- [KURZAUFTRAG 1] Welches Konzept lässt sich laut dem Interview über den ELTIF 2.0 mit dem neuen Vehikel aufsetzen?
- [KURZAUFTRAG 2] Gib aus dem Interview über den ELTIF 2.0 den Abschnitt von „Kolitsch: Mich hat“ bis „die Abwicklung betreffend.“ wortgetreu wieder.
- [KURZAUFTRAG 3] Führe das Interview über den ELTIF 2.0 im Anschluss an seinen letzten Satz fort.

- [SEITENAUSZUG]
★ ★ ★

Herr Kolitsch, das Thema ELTIF 2.0 wird derzeit durchaus kontrovers in der Branche diskutiert. Worin liegen die Chancen des Investmentvehikels, das durch die Reform neuen Rückenwind erhalten soll?
Kolitsch: Mich hat der ELTIF 1.0 eigentlich nicht wirklich überzeugt. Zum einen war das Produkt overengineert, zum anderen war es auch von der gesamten Vertriebsseite zu kompliziert. ELTIF 2.0 war für uns jedoch ein deutliches Signal, sich mit dem Thema näher zu beschäftigen und unsere Kernkompetenzen im Bereich Private Credit zu nutzen und unseren ersten ELTIF aufzulegen. Der ELTIF 2.0 ist deutlich flexibler. Da hat die EU-Kommission einen wirklich guten Job gemacht. Es gibt Erleichterungen bei Eigen- und Fremdkapital und man kann auch ein Dachfondskonzept aufsetzen. Das neue Vehikel hat eine maßgeschneiderte Struktur für den Endanleger mit sehr liberalen Zulassungsbedingungen, allerdings auch mit einer kleinen Hürde die Abwicklung betreffend.
Wo hakt es noch?

★ ★ ★

Zeilen aus einer Datenquelle:
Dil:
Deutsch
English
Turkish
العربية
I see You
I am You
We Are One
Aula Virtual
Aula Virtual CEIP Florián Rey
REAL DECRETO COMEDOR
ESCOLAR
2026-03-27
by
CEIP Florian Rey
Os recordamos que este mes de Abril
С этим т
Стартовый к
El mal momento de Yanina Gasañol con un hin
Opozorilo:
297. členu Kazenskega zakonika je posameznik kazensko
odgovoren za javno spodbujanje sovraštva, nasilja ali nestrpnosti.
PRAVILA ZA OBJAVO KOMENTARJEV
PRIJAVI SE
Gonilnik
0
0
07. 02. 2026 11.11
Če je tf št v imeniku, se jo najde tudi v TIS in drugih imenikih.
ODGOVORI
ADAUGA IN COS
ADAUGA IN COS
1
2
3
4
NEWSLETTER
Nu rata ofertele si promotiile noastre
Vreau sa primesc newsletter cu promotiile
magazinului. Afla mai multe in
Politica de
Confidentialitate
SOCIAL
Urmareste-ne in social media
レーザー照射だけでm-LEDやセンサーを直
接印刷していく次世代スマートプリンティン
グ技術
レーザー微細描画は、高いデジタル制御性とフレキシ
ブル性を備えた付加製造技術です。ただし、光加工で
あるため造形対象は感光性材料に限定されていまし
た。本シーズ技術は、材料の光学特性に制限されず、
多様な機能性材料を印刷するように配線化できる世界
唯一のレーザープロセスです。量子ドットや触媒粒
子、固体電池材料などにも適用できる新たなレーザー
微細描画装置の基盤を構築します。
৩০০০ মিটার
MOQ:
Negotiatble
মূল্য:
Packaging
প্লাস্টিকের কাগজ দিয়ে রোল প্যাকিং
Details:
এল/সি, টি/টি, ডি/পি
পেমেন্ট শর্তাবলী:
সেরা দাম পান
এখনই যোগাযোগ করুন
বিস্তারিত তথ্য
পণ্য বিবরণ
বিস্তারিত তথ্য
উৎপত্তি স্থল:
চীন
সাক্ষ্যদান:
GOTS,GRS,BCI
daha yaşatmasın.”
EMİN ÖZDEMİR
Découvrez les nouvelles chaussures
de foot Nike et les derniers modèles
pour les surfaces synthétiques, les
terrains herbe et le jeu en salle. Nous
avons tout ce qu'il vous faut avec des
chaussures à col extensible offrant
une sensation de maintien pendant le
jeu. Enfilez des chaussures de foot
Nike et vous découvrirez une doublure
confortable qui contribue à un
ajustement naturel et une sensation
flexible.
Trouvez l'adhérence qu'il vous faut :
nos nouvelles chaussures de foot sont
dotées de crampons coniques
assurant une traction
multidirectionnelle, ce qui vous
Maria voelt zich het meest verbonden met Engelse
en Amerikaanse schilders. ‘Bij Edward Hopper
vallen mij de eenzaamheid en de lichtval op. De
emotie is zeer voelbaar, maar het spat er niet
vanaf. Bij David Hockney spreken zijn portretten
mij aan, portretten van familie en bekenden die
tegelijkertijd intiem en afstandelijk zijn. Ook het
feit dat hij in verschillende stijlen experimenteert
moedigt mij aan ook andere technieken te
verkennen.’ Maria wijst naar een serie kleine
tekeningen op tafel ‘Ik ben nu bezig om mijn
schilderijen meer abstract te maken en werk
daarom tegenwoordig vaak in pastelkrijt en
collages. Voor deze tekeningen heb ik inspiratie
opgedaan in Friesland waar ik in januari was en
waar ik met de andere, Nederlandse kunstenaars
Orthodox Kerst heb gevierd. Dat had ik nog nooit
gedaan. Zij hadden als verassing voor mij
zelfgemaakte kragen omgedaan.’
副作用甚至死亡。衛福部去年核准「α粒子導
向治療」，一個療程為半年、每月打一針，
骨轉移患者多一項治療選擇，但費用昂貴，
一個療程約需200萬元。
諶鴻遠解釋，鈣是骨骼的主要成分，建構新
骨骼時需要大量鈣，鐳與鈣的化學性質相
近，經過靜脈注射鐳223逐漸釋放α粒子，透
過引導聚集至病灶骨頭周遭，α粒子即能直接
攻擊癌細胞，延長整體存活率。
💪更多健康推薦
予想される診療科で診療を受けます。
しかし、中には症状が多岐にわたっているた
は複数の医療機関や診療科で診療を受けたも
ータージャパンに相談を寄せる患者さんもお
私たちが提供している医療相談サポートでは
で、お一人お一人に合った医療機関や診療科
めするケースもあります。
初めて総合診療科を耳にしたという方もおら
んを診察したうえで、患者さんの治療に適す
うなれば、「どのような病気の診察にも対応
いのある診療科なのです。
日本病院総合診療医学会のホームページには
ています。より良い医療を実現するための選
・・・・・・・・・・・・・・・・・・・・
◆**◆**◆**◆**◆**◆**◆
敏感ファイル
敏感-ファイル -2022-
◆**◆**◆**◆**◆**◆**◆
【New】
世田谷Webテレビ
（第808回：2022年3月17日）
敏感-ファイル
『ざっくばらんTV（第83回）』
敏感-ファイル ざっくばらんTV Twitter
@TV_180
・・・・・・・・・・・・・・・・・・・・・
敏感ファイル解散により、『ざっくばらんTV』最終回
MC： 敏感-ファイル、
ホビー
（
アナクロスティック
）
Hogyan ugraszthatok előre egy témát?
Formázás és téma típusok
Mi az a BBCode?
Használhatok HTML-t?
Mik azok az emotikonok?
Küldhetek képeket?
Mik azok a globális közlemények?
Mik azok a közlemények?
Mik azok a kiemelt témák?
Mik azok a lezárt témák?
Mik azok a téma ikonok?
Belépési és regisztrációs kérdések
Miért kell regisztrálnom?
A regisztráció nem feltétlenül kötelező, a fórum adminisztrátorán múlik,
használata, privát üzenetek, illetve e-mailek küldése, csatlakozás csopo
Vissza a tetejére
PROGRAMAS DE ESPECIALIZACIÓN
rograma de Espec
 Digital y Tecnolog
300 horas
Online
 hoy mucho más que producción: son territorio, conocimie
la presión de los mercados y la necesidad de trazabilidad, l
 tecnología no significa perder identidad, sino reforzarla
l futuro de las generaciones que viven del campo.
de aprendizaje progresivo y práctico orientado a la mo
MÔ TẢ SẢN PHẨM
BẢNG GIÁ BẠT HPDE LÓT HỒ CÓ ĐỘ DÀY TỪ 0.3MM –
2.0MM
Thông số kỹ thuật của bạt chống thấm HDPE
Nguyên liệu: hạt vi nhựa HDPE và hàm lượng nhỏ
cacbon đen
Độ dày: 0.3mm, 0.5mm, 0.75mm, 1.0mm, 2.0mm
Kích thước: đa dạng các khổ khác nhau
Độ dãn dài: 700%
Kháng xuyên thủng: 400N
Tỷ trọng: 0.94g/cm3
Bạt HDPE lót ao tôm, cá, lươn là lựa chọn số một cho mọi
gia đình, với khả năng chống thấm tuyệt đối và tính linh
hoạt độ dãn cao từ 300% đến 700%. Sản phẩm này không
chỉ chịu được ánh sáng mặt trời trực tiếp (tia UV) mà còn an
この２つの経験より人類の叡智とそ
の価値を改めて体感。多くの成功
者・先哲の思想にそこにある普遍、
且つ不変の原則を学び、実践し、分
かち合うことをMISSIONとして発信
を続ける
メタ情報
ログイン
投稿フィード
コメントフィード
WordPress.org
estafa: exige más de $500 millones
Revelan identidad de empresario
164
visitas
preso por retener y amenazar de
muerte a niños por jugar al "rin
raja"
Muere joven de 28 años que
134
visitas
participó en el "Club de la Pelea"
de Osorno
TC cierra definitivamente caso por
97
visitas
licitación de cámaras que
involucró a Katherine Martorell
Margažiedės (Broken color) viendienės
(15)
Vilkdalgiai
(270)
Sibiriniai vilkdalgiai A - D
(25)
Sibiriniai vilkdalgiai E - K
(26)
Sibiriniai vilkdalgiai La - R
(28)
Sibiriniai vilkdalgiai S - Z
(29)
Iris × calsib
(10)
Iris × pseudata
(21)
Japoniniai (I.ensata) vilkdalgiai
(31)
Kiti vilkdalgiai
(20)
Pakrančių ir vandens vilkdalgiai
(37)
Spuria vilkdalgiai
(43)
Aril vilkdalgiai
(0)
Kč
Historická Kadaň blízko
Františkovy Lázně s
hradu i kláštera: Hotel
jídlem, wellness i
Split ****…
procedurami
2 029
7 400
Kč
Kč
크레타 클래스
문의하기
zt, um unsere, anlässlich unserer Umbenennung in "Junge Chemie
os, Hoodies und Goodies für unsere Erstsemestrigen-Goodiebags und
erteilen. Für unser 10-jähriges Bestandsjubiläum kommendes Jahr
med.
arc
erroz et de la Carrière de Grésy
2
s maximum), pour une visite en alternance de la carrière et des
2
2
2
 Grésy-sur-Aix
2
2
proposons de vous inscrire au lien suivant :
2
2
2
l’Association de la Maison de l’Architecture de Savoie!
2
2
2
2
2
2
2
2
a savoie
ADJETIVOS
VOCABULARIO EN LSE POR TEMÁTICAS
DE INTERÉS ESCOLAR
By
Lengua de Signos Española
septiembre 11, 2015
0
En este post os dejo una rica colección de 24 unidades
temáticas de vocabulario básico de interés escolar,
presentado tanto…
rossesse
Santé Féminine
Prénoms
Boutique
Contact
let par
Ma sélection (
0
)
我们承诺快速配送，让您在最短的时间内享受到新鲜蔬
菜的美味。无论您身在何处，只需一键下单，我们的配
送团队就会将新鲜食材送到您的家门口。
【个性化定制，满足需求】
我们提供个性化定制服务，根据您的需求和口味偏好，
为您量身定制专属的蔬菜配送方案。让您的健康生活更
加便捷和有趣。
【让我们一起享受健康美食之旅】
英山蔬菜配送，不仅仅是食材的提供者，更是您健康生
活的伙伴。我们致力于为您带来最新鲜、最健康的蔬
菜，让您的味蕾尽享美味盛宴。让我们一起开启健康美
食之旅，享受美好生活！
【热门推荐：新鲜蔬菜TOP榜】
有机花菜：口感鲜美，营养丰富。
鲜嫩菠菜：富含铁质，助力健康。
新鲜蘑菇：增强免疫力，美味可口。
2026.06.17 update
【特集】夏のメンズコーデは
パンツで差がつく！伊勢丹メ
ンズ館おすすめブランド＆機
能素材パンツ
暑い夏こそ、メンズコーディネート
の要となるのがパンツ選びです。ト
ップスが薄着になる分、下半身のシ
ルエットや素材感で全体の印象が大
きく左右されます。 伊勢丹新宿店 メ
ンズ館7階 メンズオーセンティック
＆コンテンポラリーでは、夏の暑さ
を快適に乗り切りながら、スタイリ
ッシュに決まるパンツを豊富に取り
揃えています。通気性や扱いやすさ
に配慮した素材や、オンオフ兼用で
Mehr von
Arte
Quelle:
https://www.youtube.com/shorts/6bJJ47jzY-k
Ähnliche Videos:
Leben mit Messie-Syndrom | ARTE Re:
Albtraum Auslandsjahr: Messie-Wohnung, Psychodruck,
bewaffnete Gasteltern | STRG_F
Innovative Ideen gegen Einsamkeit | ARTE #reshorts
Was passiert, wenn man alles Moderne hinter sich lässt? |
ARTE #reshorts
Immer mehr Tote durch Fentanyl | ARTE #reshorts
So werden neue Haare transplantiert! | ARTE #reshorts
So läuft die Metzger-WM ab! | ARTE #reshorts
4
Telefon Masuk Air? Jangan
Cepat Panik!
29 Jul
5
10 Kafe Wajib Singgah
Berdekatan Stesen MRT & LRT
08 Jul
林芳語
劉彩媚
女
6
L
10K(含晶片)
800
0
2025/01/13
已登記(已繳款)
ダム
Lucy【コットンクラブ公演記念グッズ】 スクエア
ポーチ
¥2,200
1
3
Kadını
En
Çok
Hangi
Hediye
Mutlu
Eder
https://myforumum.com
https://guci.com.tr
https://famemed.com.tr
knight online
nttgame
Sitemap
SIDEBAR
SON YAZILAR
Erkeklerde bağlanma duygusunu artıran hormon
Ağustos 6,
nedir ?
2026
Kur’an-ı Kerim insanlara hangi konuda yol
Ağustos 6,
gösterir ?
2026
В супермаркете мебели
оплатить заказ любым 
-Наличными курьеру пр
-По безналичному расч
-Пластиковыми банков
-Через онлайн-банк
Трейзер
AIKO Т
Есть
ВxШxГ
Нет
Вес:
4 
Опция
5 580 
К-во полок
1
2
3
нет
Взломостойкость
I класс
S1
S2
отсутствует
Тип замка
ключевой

★ ★ ★

- [ÜBUNGSANTWORT 1] Ein Dachfondskonzept.

- [ÜBUNGSANTWORT 2]
Kolitsch: Mich hat der ELTIF 1.0 eigentlich nicht wirklich überzeugt. Zum einen war das Produkt overengineert, zum anderen war es auch von der gesamten Vertriebsseite zu kompliziert. ELTIF 2.0 war für uns jedoch ein deutliches Signal, sich mit dem Thema näher zu beschäftigen und unsere Kernkompetenzen im Bereich Private Credit zu nutzen und unseren ersten ELTIF aufzulegen. Der ELTIF 2.0 ist deutlich flexibler. Da hat die EU-Kommission einen wirklich guten Job gemacht. Es gibt Erleichterungen bei Eigen- und Fremdkapital und man kann auch ein Dachfondskonzept aufsetzen. Das neue Vehikel hat eine maßgeschneiderte Struktur für den Endanleger mit sehr liberalen Zulassungsbedingungen, allerdings auch mit einer kleinen Hürde die Abwicklung betreffend.

- [ÜBUNGSANTWORT 3]
Kolitsch: Es muss das Ziel sein, den ELTIF zukünftig Seite an Seite mit liquiden Anlagen, Aktienanlagen und Anleihenanlagen in einem Portfolio zu verwalten. Es gibt bei Privatanlagen aber in der Regel gewisse Liquiditätseinschränkungen. Grundsätzlich hat uns aber die Reform überzeugt, den M&G Corporate Credit Opportunities ELTIF aufzulegen. Wir machen das mit unserem internen Investor, der das Produkt mit 500 Millionen Euro Startkapital versehen hat. Die Nachfrage ist gut, das Interesse ist hoch. Es gibt kaum eine Gesellschaft, die sich aktuell nicht mit dem Thema beschäftigt. Sie merken meine Begeisterung, ich sehe durchaus eine große Zukunft für das Thema, bei allen Herausforderungen, um diese Assetklassen im Privatkundenmarkt zu etablieren.
Sind auch noch andere Segmente für dieses Vehikel attraktiv?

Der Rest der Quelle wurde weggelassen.